Source text
•••••

I am trying to run Clairvoyante using snakemake for multiple chromosome. the script looks like this:
chr_list = ['chr1', 'chr2', 'chr3', 'chr4', 'chr5', 'chr6', 'chr7', 'chr8', 'chr9', 'chr10', 'chr11', 'chr12', 'chr13', 'chr14', 'chr15', 'chr16', 'chr17', 'chr18', 'chr19', 'chr20', 'chr21', 'chr22', 'chrX', 'chrY', 'chrM']
rule clairvoyante:
"""
Identify SNPs using Clairvoyante.
"""
input:
datain="{dataset}/{sample}.{ref}.{align}.{case}.bam"
output:
dataout= ["{{dataset}}/{{sample}}.{{ref}}.{{align}}.{{case}}.clarivoyante.{}.vcf".format(i) for i in chr_list]
params:
reference=my_ref,
training=TRAINING_DATA,
clairvoyante=CLARIVOYANTE,
minCoverage=1,
message:
"Running callvarbam from clairvoyante, sample is: {wildcards.sample}"
shell:
"""
clairvoyante.py callVarBam \
--chkpnt_fn "{params.training}" \
--bam_fn "{input.datain}" \
--ref_fn "{params.reference}" \
--call_fn "{output.dataout}" \
--minCoverage "{params.minCoverage}" \
--ctgName 1 \
"""
My issue is the tool calls variant on one chromosome only per time using --ctgName
parameter:
the easy way is to loop through the chr_list in shell and uses parallel or xargs to call snp on all of them ()I think this is not a convenient way) or maybe write a python function and use map
to run them in parallel.
but I think there should be a better way to do that using snakemake to pass the chromosome to --ctgName
for each output.
any idea?
Thanks, I will try your answer. Regarding the question I was doubting where to put it, but I thought it may fit here more.
Yeah I agree that it would make sense to use biostars, but see also the support section in the snakemake documentation.
Aha, now I understand, thanks that makes more sense for me now.

•••••

Questions on the material
A. Answer these questions about the Snakemake thread:
(i) Which parameter makes the tool call variants on only one chromosome at a time?
(ii) What value does the rule's params section assign to minCoverage?
(iii) Which part of the Snakemake documentation does one reply point to?
B. Rewrite the paragraph of the Snakemake thread that begins "the easy way is to loop through" as a short bulleted list that keeps its main points.
C. In the Snakemake thread, copy the passage starting at "clairvoyante.py callVarBam \" and ending at "them in parallel.", changing "chr_list" to "chrom_list".
The data excerpts come from a separate source.

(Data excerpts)
•••••

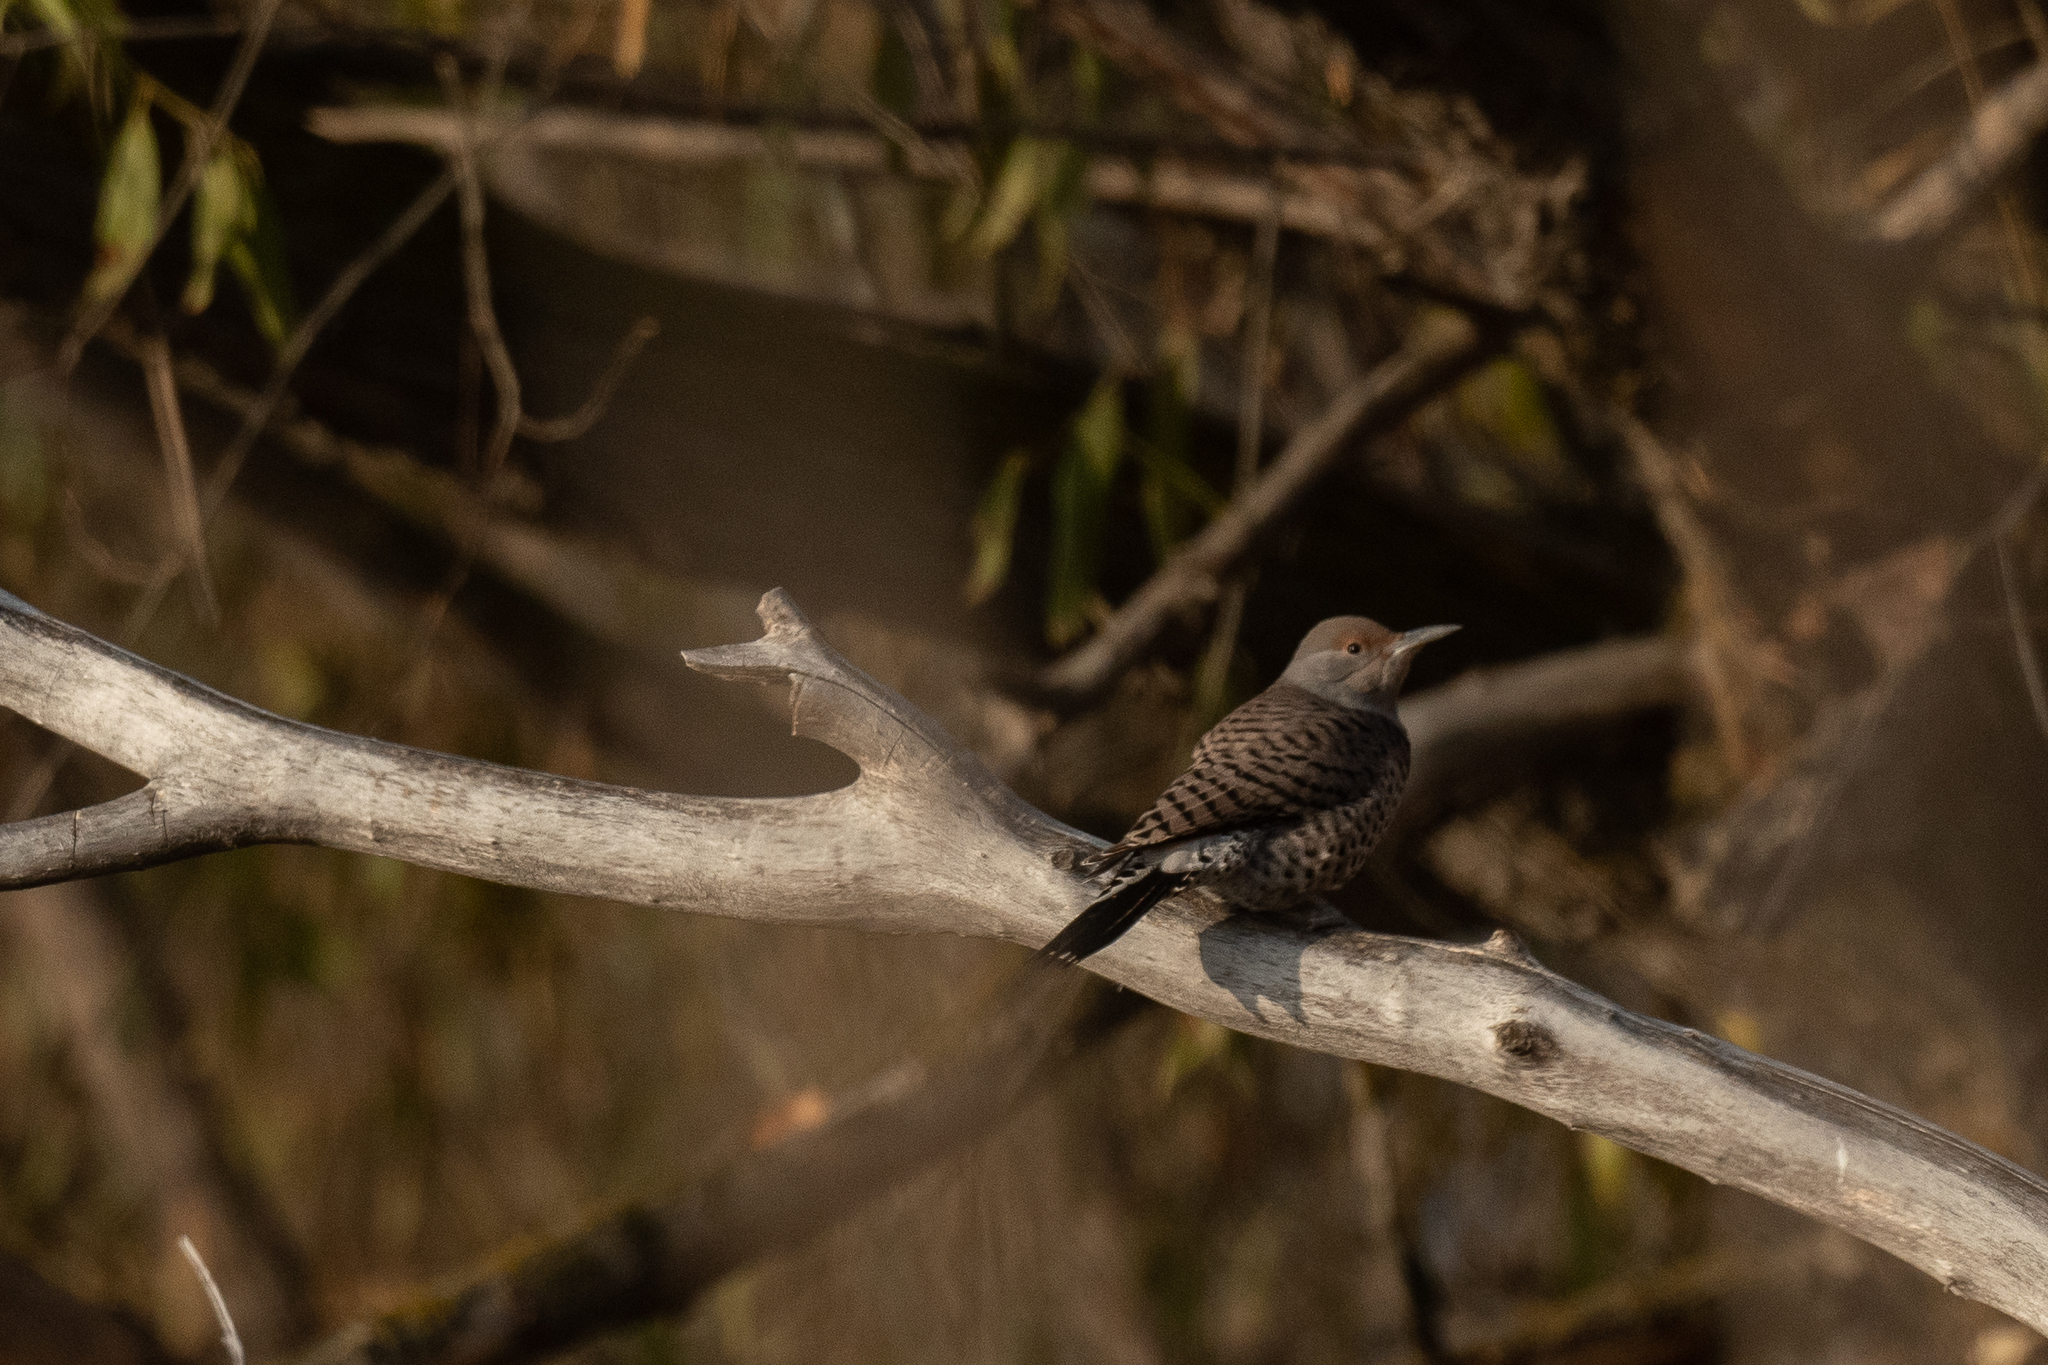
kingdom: Animalia
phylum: Chordata
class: Aves
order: Piciformes
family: Picidae
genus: Colaptes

•••••

Outputs for the tasks
A.
(i) --ctgName
(ii) 1
(iii) The support section

B.
- Loop through chr_list in the shell and call SNPs on every chromosome with parallel or xargs. The poster considers this approach inconvenient.
- As an alternative, write a Python function and use map to run the calls in parallel.

C.
clairvoyante.py callVarBam \
--chkpnt_fn "{params.training}" \
--bam_fn "{input.datain}" \
--ref_fn "{params.reference}" \
--call_fn "{output.dataout}" \
--minCoverage "{params.minCoverage}" \
--ctgName 1 \
"""
My issue is the tool calls variant on one chromosome only per time using --ctgName
parameter:
the easy way is to loop through the chrom_list in shell and uses parallel or xargs to call snp on all of them ()I think this is not a convenient way) or maybe write a python function and use map
to run them in parallel.